* _WHAT IS EXPECTED_: Output, word for word and with nothing else, the lines of the items below from the line containing "Image attached. Detect" down to the line containing "See the attached image. Trace colon.", including both of those lines.

Start of RECORDS FOR PROCESSING

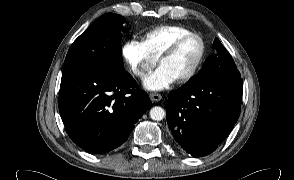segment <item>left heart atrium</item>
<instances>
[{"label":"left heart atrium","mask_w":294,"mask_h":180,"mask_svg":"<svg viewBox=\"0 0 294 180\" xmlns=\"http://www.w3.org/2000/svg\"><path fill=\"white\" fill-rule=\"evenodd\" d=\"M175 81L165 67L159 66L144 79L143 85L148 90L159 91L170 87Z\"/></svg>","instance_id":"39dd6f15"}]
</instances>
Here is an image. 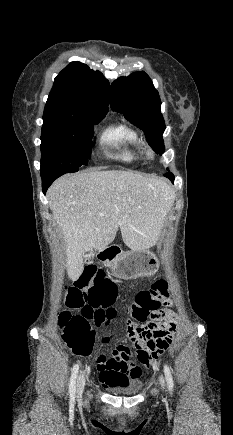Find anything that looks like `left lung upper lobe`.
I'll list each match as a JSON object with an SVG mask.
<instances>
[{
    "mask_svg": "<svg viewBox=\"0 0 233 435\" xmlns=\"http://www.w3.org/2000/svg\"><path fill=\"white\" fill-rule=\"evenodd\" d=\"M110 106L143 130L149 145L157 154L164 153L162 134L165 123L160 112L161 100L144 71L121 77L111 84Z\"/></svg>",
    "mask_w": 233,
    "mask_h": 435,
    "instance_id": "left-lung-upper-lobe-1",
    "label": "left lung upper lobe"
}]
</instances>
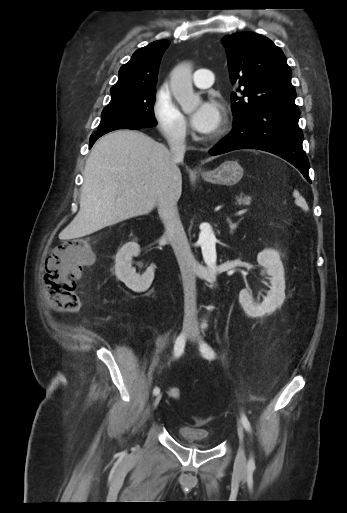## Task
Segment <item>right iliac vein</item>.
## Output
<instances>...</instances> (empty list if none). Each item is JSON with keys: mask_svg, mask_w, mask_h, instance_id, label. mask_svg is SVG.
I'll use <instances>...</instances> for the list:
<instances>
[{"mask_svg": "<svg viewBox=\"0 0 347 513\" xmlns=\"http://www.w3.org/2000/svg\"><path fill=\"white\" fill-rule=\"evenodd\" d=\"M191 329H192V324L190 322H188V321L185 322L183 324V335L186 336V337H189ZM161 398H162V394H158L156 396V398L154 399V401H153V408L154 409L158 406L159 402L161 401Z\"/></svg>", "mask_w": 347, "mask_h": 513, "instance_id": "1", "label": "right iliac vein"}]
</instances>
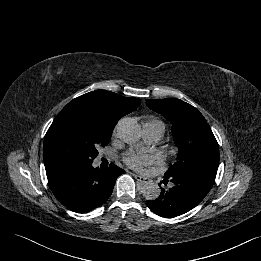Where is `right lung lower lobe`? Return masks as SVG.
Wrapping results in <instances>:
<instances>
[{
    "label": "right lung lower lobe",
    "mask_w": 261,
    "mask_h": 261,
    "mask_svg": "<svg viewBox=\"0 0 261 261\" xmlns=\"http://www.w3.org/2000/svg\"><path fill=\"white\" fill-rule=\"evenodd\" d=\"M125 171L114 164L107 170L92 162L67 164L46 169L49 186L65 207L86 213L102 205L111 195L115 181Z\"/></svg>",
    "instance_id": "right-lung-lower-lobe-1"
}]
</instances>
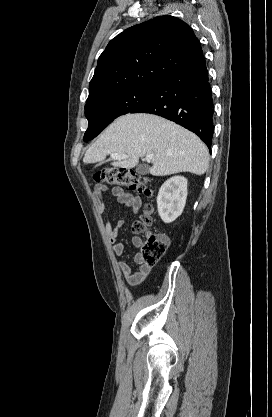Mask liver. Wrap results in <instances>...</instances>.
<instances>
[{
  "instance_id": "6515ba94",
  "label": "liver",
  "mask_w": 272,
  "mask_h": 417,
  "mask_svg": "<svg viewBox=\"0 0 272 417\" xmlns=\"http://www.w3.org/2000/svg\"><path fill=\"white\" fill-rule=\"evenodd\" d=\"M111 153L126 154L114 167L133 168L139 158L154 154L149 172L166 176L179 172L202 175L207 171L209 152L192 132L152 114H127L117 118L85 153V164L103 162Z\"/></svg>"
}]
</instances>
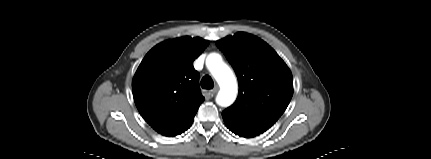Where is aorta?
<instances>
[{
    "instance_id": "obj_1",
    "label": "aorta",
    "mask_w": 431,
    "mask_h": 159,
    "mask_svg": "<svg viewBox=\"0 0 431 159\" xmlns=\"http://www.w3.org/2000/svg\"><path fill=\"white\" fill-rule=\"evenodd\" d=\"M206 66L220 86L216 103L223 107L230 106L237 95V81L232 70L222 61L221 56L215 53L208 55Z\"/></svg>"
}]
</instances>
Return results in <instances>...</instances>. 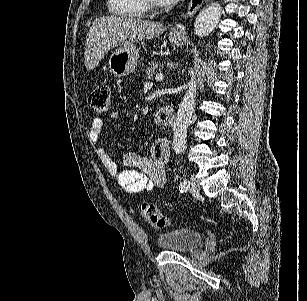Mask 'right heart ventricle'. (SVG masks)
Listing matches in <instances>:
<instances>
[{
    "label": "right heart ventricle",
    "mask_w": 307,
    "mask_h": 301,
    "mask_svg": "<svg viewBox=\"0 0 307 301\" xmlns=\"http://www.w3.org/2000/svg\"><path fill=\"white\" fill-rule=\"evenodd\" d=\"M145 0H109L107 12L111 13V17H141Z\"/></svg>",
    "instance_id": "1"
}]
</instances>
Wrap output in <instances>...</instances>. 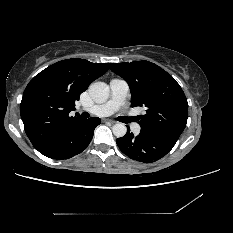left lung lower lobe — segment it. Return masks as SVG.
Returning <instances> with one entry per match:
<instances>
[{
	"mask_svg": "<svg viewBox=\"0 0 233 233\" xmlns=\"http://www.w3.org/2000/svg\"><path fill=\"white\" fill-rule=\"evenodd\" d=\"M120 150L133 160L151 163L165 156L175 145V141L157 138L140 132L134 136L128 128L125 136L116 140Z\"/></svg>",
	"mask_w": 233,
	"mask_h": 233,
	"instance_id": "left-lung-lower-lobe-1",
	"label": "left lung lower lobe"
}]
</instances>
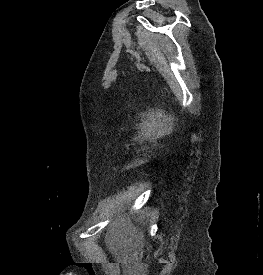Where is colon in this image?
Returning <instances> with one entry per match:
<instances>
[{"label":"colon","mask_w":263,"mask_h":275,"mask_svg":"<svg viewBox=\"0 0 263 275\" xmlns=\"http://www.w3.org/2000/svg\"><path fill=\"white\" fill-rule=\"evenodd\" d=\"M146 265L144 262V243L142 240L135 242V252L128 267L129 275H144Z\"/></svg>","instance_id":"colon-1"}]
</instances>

End of RECORDS FOR PROCESSING
Start of RECORDS FOR PROCESSING

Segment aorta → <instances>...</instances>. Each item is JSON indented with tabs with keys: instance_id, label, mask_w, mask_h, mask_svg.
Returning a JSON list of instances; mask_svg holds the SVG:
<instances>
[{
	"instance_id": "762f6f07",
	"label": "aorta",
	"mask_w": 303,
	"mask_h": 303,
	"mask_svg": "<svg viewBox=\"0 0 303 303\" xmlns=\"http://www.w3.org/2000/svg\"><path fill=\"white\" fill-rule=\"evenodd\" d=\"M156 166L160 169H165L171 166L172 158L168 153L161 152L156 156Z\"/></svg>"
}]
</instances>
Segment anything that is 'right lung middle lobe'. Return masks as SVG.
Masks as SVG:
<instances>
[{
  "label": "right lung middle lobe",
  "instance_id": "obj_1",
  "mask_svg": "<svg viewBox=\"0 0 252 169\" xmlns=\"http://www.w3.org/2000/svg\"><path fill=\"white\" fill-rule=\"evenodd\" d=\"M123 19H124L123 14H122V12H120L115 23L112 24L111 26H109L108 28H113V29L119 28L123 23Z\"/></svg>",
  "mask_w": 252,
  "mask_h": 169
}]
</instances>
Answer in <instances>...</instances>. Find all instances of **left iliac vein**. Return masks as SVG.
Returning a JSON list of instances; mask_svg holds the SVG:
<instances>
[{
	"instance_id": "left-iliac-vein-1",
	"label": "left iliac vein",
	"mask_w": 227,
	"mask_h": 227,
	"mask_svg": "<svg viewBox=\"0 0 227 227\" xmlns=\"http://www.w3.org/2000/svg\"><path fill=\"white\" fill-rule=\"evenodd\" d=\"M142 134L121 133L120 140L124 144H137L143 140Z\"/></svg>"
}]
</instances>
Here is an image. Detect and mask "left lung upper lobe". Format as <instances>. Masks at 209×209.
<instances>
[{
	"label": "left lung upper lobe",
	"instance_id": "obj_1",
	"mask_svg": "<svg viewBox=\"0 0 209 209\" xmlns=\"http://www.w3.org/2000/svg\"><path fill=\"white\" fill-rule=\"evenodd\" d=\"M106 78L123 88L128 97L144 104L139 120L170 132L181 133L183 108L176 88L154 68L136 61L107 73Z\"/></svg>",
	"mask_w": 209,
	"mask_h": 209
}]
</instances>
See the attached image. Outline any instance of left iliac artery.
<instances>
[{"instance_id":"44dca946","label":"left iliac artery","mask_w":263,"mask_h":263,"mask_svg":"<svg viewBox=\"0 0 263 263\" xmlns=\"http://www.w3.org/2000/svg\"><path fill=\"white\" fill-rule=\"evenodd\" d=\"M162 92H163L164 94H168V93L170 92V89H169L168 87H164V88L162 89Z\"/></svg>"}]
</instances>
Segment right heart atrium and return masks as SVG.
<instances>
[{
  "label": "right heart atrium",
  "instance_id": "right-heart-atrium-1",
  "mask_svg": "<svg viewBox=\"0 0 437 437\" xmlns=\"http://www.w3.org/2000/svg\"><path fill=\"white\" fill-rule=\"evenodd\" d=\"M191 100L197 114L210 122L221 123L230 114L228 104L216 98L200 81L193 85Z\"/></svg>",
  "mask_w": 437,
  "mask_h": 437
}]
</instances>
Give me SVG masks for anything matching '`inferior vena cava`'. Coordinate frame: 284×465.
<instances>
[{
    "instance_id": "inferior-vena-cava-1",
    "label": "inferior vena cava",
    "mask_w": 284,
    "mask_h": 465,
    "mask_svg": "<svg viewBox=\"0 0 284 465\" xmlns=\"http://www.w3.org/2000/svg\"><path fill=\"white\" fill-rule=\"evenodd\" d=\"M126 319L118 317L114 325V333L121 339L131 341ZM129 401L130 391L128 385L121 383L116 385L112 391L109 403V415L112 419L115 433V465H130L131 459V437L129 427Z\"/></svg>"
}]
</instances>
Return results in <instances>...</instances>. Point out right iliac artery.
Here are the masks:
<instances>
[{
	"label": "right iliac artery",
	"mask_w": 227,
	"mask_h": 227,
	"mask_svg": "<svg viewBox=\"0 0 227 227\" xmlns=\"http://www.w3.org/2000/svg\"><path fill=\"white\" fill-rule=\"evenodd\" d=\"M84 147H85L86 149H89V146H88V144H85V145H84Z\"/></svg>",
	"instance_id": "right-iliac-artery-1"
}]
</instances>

End of RECORDS FOR PROCESSING
Start of RECORDS FOR PROCESSING

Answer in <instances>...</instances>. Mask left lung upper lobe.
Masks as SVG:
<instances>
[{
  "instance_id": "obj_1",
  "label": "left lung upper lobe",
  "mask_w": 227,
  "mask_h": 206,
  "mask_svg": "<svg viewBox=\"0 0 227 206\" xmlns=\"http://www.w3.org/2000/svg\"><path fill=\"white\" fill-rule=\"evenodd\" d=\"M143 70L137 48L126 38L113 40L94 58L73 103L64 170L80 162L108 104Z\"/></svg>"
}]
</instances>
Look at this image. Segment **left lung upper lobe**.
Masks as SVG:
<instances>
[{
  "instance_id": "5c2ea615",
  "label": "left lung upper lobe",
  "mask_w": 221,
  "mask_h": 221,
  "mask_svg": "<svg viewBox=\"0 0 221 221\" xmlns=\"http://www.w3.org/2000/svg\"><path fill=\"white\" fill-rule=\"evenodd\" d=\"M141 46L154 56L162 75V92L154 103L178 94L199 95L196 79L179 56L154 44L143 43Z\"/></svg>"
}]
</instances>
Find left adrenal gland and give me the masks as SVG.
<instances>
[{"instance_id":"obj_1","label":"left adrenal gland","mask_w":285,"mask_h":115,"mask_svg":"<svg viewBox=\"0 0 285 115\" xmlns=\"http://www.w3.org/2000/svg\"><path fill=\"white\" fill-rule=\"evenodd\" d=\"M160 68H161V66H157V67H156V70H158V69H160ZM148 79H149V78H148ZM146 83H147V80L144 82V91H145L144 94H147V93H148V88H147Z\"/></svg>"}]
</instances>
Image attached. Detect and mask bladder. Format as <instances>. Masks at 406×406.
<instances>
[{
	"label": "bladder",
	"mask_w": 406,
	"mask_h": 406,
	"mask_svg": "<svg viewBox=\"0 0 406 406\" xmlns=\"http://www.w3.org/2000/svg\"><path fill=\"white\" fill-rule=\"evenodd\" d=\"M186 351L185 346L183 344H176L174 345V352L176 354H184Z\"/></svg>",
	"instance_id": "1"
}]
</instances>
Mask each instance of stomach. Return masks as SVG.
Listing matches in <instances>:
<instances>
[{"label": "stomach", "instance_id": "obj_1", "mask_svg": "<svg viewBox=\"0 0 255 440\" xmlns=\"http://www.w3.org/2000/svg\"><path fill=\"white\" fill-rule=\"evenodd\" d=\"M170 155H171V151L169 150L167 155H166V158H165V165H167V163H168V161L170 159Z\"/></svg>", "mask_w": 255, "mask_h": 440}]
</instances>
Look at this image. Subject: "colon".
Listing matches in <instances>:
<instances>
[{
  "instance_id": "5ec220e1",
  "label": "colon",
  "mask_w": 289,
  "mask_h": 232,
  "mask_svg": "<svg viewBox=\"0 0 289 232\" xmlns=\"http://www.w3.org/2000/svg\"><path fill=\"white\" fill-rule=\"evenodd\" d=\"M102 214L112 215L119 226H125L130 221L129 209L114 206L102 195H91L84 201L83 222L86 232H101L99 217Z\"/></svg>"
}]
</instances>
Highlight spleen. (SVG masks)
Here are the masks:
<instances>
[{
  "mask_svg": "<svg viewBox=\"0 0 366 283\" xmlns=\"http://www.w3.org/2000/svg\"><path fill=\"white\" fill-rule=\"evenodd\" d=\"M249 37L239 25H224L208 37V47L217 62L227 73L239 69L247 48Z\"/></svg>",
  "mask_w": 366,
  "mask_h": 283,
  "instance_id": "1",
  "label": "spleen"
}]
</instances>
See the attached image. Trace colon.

End of RECORDS FOR PROCESSING

* _RESULT_:
Image attached. Detect and mask bladder. Format as <instances>. Masks at 406×406.
<instances>
[{
	"label": "bladder",
	"mask_w": 406,
	"mask_h": 406,
	"mask_svg": "<svg viewBox=\"0 0 406 406\" xmlns=\"http://www.w3.org/2000/svg\"><path fill=\"white\" fill-rule=\"evenodd\" d=\"M186 351L185 346L183 344H176L174 345V352L176 354H184Z\"/></svg>",
	"instance_id": "1"
}]
</instances>
Mask each instance of stomach. Return masks as SVG.
Listing matches in <instances>:
<instances>
[{"label": "stomach", "instance_id": "obj_1", "mask_svg": "<svg viewBox=\"0 0 255 440\" xmlns=\"http://www.w3.org/2000/svg\"><path fill=\"white\" fill-rule=\"evenodd\" d=\"M170 155H171V151L169 150L167 155H166V158H165V165H167V163H168V161L170 159Z\"/></svg>", "mask_w": 255, "mask_h": 440}]
</instances>
Look at this image. Subject: "colon".
Listing matches in <instances>:
<instances>
[{
  "instance_id": "5ec220e1",
  "label": "colon",
  "mask_w": 289,
  "mask_h": 232,
  "mask_svg": "<svg viewBox=\"0 0 289 232\" xmlns=\"http://www.w3.org/2000/svg\"><path fill=\"white\" fill-rule=\"evenodd\" d=\"M102 214L112 215L119 226H125L130 221L129 209L114 206L102 195H91L84 201L83 222L86 232H101L99 217Z\"/></svg>"
}]
</instances>
Highlight spleen. (SVG masks)
Here are the masks:
<instances>
[{
  "mask_svg": "<svg viewBox=\"0 0 366 283\" xmlns=\"http://www.w3.org/2000/svg\"><path fill=\"white\" fill-rule=\"evenodd\" d=\"M249 37L239 25H224L208 37V47L217 62L227 73L239 69L247 48Z\"/></svg>",
  "mask_w": 366,
  "mask_h": 283,
  "instance_id": "1",
  "label": "spleen"
}]
</instances>
See the attached image. Trace colon.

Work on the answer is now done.